Infrared properties of a prototype model for beyond-Standard Model physics

TL;DR

This paper introduces a prototype beyond-Standard Model (BSM) framework based on SU(3) gauge symmetry with specific light and heavy flavors, exhibiting hyperscaling and non-QCD-like spectra, supported by numerical simulations.

Contribution

It constructs and analyzes a novel BSM model demonstrating hyperscaling, chiral symmetry breaking, and unique spectral properties, with numerical evidence across various parameters.

Findings

Hyperscaling observed in bound states regardless of flavor composition.

Spectrum shows non-QCD-like behavior despite chiral symmetry breaking.

Gauge coupling acts as an irrelevant parameter in the model.

Abstract

We construct a prototype BSM model based on the SU(3) color gauge group and a combination of 4 light (massless) and 8 heavy flavors. In the infrared, the SU(4) flavor chiral symmetry is spontaneously broken, while in the ultraviolet this model exhibits the properties of the $N_f=12$ conformal fixed point. Renormalization group considerations predict the spectrum of such a system to show hyperscaling, i.e. dimensionless ratios of hadron masses or decay constants are independent of the heavy mass. Hyperscaling is present for bound states of light, heavy, or a combination of heavy and light flavors and leads to a strongly predictive model.
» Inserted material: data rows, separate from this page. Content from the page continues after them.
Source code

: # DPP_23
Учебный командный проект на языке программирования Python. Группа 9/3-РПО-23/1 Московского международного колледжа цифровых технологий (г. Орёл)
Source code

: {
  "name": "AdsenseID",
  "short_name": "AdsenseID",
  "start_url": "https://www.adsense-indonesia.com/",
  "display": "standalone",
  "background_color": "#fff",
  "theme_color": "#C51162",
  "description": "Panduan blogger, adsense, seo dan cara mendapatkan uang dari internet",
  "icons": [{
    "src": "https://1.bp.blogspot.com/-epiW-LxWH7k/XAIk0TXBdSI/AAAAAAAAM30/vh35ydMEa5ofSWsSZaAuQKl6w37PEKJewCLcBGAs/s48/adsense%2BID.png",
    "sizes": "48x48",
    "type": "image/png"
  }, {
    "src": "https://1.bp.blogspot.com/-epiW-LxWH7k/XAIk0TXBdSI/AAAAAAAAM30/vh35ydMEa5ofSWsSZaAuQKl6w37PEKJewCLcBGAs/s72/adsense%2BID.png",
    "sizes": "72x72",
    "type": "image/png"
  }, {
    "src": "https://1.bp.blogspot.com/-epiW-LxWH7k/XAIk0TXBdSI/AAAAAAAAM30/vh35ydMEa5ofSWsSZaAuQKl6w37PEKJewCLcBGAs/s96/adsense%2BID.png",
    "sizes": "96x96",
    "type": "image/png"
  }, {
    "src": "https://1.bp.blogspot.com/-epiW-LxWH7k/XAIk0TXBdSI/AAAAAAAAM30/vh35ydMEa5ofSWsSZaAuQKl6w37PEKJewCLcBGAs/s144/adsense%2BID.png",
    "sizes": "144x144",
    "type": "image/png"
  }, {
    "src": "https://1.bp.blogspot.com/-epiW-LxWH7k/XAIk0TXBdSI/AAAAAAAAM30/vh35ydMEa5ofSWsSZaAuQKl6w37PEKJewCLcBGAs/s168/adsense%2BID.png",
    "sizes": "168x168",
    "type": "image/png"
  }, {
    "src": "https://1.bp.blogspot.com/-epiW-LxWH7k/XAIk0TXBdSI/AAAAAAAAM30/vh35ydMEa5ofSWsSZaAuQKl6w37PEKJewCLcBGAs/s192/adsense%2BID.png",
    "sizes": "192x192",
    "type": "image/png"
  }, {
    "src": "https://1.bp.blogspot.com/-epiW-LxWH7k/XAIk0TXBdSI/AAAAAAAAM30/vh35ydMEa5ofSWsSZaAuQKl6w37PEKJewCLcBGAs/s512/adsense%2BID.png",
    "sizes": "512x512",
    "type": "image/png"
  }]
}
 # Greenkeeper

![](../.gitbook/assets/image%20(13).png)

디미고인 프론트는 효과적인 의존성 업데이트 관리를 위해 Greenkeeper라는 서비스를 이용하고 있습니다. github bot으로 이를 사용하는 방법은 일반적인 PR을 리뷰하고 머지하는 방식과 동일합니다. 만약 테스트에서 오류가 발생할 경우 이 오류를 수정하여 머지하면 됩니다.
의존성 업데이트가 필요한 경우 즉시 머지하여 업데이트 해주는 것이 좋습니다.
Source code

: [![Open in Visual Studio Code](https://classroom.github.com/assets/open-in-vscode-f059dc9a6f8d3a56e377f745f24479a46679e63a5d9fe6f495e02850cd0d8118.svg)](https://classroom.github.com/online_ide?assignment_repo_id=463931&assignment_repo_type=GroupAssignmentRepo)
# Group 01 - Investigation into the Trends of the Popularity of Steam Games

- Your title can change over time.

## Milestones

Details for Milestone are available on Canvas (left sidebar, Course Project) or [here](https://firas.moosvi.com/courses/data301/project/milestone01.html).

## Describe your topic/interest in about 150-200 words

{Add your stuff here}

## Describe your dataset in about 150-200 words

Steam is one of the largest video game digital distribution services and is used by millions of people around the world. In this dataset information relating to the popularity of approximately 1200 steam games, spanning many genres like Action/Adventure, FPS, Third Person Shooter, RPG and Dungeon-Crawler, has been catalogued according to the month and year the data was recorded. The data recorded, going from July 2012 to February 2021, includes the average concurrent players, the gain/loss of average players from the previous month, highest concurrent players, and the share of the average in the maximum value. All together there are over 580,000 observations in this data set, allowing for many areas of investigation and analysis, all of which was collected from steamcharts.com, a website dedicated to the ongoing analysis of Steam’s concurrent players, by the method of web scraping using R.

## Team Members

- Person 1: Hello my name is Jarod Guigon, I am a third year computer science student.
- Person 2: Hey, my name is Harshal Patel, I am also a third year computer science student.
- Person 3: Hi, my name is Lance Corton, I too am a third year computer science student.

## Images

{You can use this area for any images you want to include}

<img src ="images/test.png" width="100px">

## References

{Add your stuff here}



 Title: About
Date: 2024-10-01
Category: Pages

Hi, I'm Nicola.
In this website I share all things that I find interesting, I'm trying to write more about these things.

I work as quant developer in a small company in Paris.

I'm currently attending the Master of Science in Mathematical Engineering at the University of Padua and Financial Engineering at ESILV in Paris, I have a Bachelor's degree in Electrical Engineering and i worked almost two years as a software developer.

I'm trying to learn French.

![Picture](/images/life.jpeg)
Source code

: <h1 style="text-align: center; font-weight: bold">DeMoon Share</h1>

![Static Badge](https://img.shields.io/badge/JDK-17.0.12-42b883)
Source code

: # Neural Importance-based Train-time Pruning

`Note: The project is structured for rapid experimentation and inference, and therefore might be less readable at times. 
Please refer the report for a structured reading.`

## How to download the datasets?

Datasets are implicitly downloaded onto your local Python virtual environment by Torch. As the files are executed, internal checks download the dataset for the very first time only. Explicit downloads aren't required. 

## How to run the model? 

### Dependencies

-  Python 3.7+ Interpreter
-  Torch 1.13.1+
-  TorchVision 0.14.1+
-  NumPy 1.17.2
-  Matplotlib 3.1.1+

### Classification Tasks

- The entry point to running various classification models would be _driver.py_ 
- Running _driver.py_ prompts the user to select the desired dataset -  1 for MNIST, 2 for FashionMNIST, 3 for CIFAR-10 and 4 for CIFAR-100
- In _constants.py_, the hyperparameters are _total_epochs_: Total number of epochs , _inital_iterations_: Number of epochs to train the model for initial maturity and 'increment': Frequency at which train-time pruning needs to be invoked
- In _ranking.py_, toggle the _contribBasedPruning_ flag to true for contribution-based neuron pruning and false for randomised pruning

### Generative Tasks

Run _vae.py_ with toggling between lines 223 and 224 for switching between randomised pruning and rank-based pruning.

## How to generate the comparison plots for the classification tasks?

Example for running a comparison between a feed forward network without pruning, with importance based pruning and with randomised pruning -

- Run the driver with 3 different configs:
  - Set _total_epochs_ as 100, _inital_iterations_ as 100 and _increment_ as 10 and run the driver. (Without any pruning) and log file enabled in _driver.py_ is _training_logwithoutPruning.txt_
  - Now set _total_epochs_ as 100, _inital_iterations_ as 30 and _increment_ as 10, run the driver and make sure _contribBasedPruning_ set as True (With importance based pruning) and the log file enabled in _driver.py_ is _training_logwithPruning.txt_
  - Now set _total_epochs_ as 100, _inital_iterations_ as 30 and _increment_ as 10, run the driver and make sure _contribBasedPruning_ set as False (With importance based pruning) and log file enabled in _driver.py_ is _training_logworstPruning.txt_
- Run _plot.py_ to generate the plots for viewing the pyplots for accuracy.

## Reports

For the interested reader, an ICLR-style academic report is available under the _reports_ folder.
Despite chiral symmetry breaking, this system features a spectrum exhibiting a very non-QCD like behavior. Furthermore, the gauge coupling becomes an irrelevant parameter. We support these expectations by presenting numerical results based on four different values of the heavy quark mass $am_h$, up to six different values of the light quark mass $am_\ell$, and include, for the first time, preliminary data at a second value of the gauge coupling $\beta$. Our model can be embedded in scenarios describing the Higgs boson either as a pseudo Nambu-Goldstone boson or a dilaton-like particle.